Task item:
Since only part of the material below is wanted, output exactly the lines from the one with "Se 77-Sp 84, NPV 84" up to and including the one with "materials on any".

Information supplied:
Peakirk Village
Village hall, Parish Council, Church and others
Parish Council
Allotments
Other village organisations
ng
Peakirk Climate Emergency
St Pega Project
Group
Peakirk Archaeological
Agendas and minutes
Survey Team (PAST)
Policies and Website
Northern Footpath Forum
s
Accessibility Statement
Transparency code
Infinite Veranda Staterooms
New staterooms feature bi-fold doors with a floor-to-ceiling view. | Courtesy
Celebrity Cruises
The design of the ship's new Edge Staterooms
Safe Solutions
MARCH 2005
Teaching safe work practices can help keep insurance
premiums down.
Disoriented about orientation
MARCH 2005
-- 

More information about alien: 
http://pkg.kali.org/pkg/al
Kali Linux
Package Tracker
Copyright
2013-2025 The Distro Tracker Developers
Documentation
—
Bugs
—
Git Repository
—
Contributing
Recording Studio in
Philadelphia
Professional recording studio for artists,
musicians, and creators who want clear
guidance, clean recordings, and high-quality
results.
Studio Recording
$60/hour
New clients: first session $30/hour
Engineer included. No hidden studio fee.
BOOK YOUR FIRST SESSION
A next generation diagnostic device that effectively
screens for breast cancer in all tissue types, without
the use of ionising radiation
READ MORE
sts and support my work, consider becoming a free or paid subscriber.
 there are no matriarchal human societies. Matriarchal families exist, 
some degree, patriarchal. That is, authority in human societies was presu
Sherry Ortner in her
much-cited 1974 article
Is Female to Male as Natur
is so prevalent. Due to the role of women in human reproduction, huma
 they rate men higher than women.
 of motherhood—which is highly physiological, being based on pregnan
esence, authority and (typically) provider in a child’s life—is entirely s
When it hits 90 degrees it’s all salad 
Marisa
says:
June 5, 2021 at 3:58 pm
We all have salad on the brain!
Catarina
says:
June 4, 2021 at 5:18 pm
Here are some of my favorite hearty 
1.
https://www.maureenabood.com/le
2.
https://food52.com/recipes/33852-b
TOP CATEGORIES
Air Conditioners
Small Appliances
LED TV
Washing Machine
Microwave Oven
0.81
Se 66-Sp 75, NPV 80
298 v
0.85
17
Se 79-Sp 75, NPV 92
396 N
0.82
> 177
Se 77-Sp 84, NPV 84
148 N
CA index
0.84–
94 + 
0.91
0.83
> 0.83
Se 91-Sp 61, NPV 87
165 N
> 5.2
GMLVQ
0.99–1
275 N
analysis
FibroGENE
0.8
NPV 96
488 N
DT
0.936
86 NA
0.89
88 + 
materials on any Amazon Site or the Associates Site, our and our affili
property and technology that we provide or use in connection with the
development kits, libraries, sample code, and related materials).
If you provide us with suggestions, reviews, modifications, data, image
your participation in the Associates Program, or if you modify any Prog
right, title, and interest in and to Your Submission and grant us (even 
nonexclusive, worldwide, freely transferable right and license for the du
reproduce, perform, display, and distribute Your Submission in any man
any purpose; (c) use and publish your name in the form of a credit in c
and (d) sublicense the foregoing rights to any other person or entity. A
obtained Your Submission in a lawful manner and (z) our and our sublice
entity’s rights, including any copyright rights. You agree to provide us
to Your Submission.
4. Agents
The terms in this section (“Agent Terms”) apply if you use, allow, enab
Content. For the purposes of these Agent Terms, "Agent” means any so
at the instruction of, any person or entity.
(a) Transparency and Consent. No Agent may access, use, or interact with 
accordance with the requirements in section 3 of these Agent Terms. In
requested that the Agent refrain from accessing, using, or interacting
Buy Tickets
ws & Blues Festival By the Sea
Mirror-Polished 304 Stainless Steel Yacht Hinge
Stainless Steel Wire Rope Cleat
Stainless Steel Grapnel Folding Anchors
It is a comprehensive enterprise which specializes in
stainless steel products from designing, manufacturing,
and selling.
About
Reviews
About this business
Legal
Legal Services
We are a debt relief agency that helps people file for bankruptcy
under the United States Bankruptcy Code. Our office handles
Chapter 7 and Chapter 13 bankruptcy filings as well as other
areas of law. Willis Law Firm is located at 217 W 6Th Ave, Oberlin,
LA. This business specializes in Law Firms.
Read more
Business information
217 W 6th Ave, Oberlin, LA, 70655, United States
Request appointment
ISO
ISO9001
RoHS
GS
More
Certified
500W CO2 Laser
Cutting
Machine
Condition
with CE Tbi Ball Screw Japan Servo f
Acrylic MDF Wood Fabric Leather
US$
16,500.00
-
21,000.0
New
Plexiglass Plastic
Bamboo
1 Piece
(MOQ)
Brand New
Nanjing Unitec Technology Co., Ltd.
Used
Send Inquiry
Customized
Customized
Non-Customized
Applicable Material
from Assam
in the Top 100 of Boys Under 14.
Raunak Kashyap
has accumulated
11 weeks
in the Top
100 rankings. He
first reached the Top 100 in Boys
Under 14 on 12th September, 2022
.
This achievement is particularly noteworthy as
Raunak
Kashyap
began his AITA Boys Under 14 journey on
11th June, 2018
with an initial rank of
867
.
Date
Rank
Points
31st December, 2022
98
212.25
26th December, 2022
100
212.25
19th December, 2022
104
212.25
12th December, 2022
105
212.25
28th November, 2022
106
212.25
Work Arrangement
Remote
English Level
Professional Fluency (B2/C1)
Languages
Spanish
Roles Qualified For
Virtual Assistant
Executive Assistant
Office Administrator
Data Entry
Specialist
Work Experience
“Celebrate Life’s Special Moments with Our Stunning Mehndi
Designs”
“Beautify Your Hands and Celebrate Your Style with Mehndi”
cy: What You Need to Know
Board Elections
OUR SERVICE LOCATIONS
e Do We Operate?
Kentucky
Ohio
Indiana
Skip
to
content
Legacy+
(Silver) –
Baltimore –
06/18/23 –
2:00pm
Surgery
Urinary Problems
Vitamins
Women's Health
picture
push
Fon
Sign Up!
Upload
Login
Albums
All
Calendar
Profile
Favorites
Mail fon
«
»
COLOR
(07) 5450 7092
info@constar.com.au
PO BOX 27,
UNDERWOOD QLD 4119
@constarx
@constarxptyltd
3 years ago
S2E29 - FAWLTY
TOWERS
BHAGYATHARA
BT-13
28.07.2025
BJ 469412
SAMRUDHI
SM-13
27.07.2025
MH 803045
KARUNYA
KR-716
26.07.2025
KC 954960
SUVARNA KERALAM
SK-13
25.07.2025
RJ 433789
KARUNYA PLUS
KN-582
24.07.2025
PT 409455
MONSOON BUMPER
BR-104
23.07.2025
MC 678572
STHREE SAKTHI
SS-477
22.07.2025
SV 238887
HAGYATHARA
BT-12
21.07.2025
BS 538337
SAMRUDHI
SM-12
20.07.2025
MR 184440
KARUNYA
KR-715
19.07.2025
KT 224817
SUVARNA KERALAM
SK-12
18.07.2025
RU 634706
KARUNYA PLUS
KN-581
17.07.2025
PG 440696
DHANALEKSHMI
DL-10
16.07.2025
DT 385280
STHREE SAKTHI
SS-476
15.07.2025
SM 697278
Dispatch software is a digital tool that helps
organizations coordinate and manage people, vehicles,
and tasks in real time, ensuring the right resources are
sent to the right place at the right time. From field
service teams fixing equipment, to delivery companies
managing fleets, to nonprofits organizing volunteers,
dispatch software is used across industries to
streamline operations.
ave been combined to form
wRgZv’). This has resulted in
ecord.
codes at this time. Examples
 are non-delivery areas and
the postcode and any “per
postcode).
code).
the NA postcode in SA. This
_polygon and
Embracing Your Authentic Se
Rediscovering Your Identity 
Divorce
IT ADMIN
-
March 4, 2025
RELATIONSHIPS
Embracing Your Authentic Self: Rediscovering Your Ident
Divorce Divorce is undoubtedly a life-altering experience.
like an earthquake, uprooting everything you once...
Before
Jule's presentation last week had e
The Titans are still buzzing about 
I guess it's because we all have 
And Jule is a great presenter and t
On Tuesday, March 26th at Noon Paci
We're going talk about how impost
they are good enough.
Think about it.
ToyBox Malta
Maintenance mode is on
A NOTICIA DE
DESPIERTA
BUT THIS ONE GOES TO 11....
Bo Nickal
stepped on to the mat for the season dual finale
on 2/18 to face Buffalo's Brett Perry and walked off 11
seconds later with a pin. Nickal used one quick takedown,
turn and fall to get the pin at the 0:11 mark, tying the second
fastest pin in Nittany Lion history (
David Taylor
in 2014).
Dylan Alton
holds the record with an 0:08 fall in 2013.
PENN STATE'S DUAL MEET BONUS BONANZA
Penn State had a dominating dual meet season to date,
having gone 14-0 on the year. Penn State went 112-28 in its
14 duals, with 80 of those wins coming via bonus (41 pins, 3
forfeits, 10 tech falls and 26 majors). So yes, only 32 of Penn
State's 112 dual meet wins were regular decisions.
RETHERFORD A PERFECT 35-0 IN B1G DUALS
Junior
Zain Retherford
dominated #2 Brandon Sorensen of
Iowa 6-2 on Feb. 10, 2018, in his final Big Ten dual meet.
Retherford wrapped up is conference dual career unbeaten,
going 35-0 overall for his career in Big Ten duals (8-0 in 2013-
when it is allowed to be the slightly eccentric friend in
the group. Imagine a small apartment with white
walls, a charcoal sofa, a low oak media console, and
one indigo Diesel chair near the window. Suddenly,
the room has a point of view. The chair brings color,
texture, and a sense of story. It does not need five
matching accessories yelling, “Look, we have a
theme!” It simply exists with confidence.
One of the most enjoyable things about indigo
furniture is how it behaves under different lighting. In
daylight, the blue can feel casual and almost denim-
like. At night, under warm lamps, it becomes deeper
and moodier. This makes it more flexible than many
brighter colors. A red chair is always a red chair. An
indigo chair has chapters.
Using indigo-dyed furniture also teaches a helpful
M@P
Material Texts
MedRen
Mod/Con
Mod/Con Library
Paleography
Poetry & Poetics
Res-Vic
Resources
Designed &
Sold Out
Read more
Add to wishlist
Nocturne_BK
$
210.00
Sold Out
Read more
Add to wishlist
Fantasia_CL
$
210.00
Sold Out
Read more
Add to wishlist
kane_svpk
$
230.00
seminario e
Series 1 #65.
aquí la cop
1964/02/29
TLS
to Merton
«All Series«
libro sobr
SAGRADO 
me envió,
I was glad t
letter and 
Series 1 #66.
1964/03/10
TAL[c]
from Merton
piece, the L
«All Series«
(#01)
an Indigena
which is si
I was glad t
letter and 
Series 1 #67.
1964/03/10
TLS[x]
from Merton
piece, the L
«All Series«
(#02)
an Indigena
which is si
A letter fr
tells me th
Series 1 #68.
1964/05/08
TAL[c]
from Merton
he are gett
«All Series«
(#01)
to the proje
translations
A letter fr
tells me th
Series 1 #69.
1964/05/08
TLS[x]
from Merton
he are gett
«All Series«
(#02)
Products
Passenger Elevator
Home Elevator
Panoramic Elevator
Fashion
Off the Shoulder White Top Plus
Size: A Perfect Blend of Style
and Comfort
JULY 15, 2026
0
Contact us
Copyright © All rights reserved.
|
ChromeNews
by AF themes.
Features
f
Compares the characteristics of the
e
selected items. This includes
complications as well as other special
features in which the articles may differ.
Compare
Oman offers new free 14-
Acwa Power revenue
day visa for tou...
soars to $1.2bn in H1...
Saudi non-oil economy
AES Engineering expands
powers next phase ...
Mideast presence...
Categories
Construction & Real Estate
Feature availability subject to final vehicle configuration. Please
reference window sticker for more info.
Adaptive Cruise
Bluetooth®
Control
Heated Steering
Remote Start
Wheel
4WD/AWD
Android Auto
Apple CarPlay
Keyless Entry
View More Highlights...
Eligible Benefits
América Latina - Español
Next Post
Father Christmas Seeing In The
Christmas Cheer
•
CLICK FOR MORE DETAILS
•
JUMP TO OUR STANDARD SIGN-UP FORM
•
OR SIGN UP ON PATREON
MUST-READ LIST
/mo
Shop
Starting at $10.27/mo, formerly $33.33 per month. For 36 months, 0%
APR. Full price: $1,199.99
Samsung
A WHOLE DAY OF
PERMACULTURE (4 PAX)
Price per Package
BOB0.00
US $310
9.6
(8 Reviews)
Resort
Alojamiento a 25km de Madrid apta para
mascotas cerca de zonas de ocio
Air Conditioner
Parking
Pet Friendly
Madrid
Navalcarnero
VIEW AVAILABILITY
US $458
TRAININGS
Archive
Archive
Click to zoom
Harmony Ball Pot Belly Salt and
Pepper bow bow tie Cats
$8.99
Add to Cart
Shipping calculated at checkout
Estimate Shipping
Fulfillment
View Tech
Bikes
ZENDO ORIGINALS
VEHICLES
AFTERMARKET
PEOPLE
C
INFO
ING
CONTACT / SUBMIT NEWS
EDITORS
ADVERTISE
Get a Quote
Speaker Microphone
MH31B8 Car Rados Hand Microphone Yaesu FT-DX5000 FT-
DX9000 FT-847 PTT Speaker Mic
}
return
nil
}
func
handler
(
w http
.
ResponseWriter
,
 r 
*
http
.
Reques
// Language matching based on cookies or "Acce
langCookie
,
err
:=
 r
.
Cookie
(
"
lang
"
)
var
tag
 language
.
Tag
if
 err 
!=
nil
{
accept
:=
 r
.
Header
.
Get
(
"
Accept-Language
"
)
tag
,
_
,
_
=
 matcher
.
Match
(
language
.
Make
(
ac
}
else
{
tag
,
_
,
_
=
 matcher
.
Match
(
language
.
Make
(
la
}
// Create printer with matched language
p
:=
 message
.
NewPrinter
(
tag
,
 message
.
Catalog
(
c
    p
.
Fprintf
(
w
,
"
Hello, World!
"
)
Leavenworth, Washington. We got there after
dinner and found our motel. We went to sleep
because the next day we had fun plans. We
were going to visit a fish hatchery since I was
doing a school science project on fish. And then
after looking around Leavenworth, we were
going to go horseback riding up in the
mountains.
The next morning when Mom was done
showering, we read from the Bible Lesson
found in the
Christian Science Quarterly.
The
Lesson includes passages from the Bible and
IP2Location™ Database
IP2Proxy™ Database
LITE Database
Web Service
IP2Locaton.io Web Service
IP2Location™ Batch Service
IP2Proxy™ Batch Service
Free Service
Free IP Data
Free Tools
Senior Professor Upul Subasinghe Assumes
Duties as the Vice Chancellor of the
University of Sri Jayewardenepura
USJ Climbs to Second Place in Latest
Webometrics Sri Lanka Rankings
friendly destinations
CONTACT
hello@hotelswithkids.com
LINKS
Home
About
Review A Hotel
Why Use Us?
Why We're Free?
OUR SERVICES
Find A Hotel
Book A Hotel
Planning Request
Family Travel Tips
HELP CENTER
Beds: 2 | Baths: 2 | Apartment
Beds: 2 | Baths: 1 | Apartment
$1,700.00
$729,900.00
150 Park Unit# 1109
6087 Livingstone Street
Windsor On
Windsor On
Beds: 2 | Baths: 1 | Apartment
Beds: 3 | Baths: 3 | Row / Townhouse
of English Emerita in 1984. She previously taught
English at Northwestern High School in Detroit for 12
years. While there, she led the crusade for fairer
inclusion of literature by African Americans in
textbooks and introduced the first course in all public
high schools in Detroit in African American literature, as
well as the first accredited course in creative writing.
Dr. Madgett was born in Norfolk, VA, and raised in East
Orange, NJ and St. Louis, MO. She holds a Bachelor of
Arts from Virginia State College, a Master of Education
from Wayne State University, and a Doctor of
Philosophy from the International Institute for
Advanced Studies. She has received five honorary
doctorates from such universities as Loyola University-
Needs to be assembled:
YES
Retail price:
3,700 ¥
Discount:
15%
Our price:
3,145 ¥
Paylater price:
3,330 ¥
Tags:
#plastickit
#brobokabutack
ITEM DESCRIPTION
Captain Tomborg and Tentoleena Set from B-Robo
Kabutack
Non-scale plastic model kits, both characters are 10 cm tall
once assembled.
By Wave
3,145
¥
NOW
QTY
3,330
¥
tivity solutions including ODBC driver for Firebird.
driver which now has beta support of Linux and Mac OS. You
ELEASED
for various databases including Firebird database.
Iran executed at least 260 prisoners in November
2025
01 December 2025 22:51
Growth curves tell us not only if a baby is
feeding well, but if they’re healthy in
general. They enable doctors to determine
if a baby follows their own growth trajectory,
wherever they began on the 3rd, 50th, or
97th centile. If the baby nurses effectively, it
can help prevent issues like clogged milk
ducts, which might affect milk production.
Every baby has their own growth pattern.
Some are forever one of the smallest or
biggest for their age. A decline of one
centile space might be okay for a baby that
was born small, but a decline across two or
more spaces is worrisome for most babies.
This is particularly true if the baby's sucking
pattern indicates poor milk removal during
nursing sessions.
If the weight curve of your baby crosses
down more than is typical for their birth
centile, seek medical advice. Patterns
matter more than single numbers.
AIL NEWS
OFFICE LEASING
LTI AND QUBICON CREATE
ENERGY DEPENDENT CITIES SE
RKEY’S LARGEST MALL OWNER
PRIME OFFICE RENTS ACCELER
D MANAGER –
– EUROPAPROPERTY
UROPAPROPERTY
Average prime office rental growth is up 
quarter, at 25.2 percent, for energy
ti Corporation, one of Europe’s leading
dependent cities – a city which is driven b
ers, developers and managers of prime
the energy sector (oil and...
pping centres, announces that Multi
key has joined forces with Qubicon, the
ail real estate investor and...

Answer below:
Se 77-Sp 84, NPV 84
148 N
CA index
0.84–
94 + 
0.91
0.83
> 0.83
Se 91-Sp 61, NPV 87
165 N
> 5.2
GMLVQ
0.99–1
275 N
analysis
FibroGENE
0.8
NPV 96
488 N
DT
0.936
86 NA
0.89
88 + 
materials on any Amazon Site or the Associates Site, our and our affili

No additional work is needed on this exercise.